My first attempt, a fantasy story, was clumsy and unoriginal, and I’m glad it wasn’t picked up by a magazine. My second attempt was better, but I retired it after a couple magazine rejections, realizing that what I’d hoped to explore (queer, medieval, Christian surrealism) was being better excavated in my novel project.
This piece is contemporary, and suburban, and is about—among other things—swimming pools. Swimming pools, for me, are features of hotels and childhood. They are therefore dreamlike and liminal. Both wondrous and uncanny. Manufactured spaces with psychic dimensions bigger than their actual size, with a replenishing moistness similar to the human body, simultaneously sterile and filthy.
Last year I watched video essayist Natalie Wynn play the game Pools, in which you, the player, wander through a labyrinth of indoor pools, locker rooms, and moist, tiled hallways. The game is lonely, mundane, and eldritch in its endlessness. No piece of art has more reminded me more of my own dreams.




These days I’m much more likely to swim outdoors, either in the lake near my home, or one of several swimming holes. When I first moved to Vermont, before anyone introduced me to the much-guarded secret swimming holes or even a popular beach, I’d leave my nannying job and drive to a strange little spot along the lake.

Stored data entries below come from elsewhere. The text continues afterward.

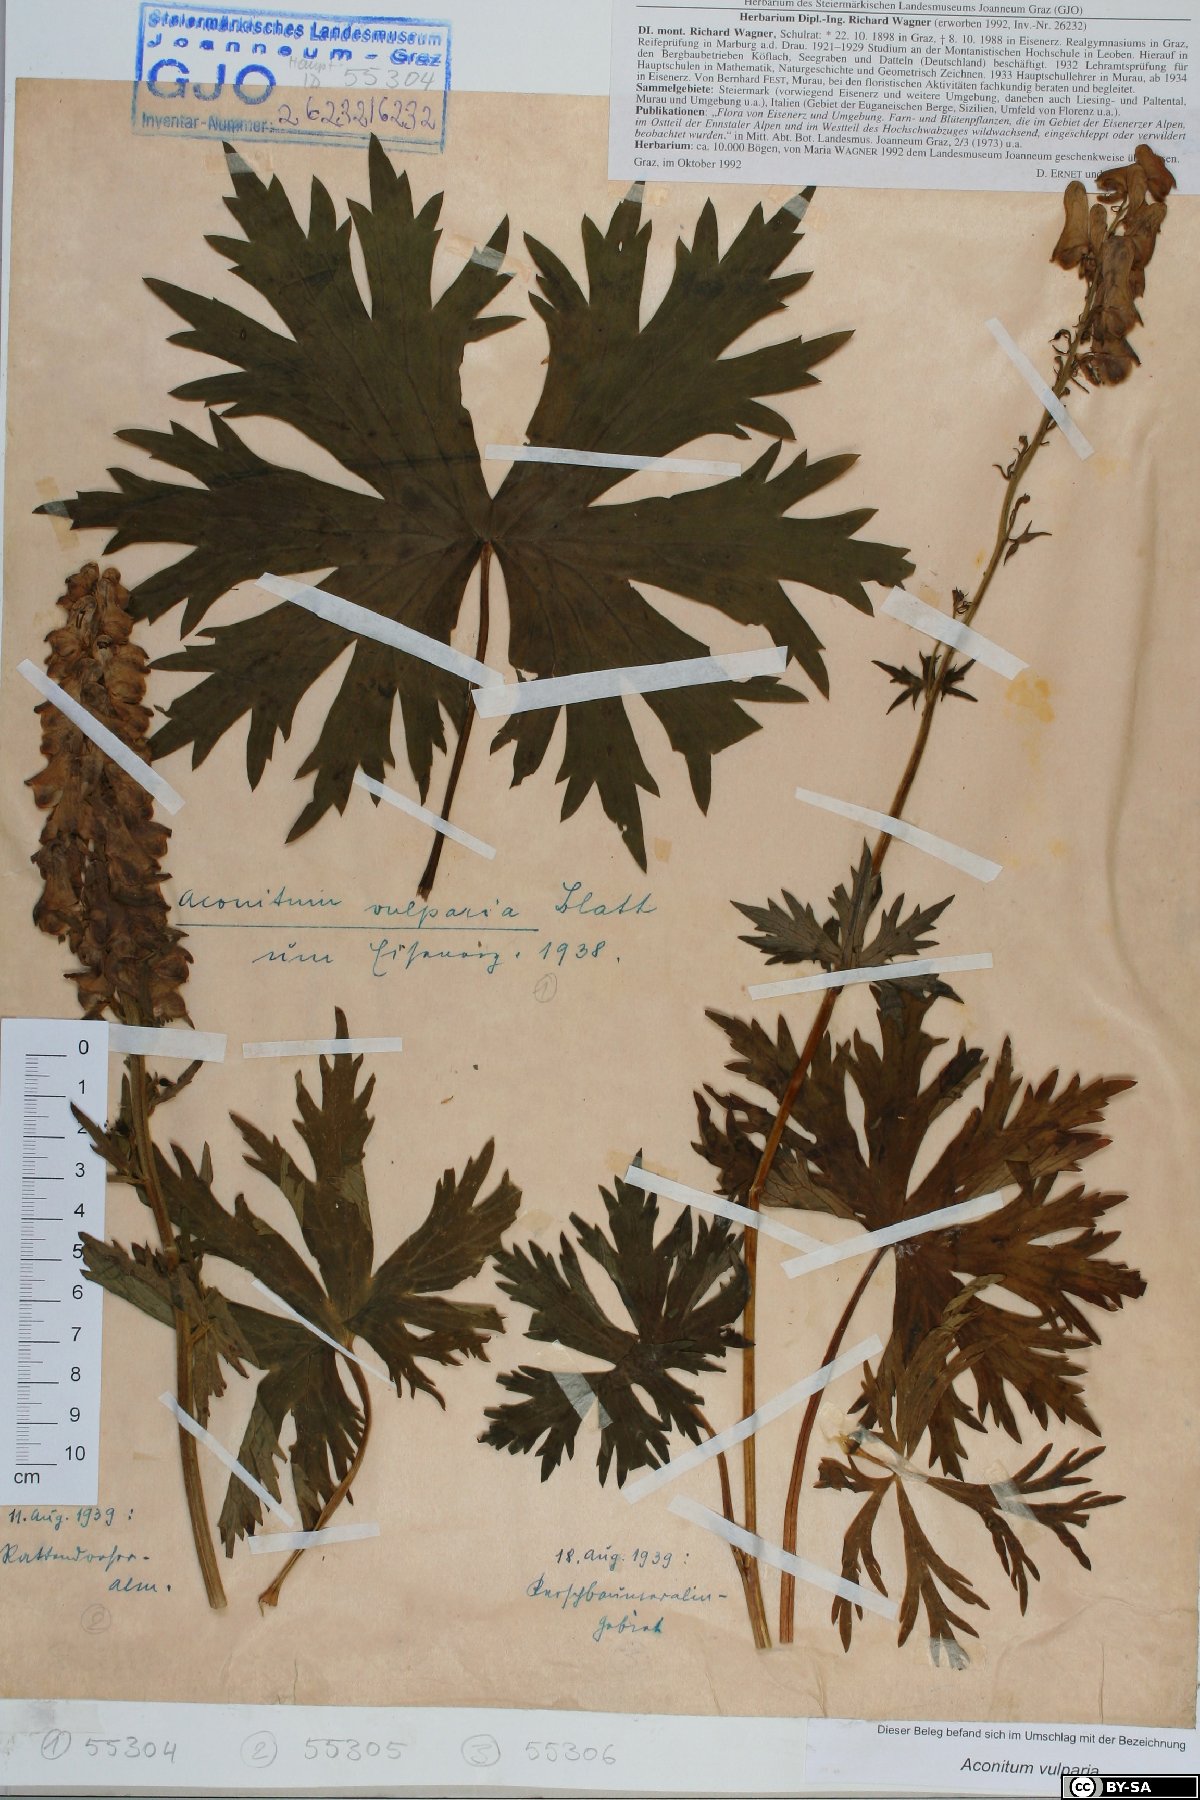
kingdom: Plantae
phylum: Tracheophyta
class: Magnoliopsida
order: Ranunculales
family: Ranunculaceae
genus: Aconitum
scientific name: Aconitum lycoctonum
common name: Wolf's-bane
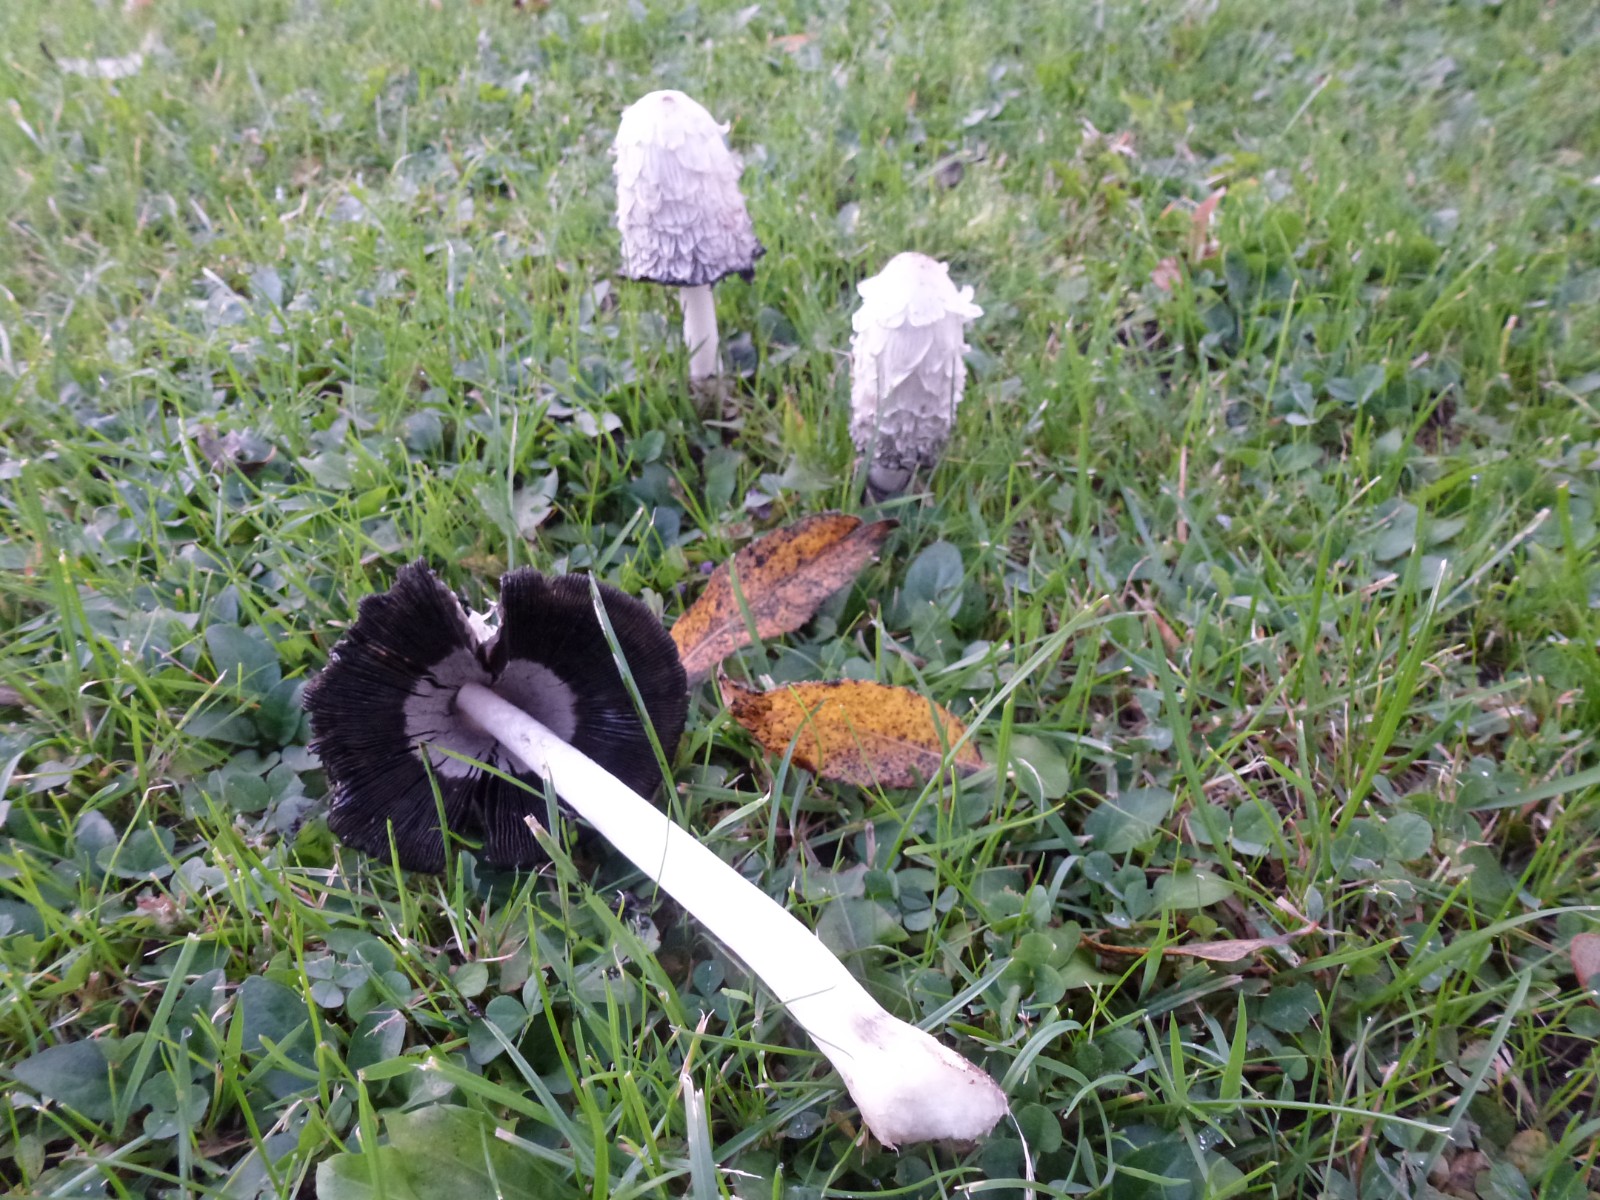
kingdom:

I was a lonely person then, though desperately trying not to be, trapped—it felt—in a mind bent on keeping me totally dissociated from other people. I only knew about this beach because every day I pushed my little ward in her stroller past the rickety steps it lay beneath. Its sands are a trash heap of driftwood, algae, and sharp rocks—not a beach for bare feet. Hardly anyone was ever there but me.
Shallow for a long, long way, I’d wade out until the trees on the beach looked small and then behold the smooth thigh-high waters that surrounded me in strange, god-like hugeness. There, at last, I was alone enough for my mind to release me. For a few precious moments, I’d experience clarity of mind.



I was still battling that anxiety last year when I was spontaneously invited to a swimming hole with my partner and a group of acquaintances. This spot features a series of boulders along a river that collects the water into natural roofless water rooms. Behind the boulders, the river creates a mildly perilous water slide, which one can experience by pulling themself upstream along the boulder walls, angling themself back or belly down, then letting go. After choosing one of these pools, and without any detectable hesitation, almost everyone else stripped naked and slipped in.
Surrounded, then, by beautiful naked acquaintances, playing in the water, natural as otters !
I only hesitated a little. Then, in animal bareness, I entered the water too. Clambered over smooth dark stone beneath cedar trees washed in sunlight. Pulled myself hand-over-hand upstream, then let the powerful waters beat me down along the underwater rocks. People surrounded me, and yet I was flushed with joy, my mind nervous by happily so, and clear.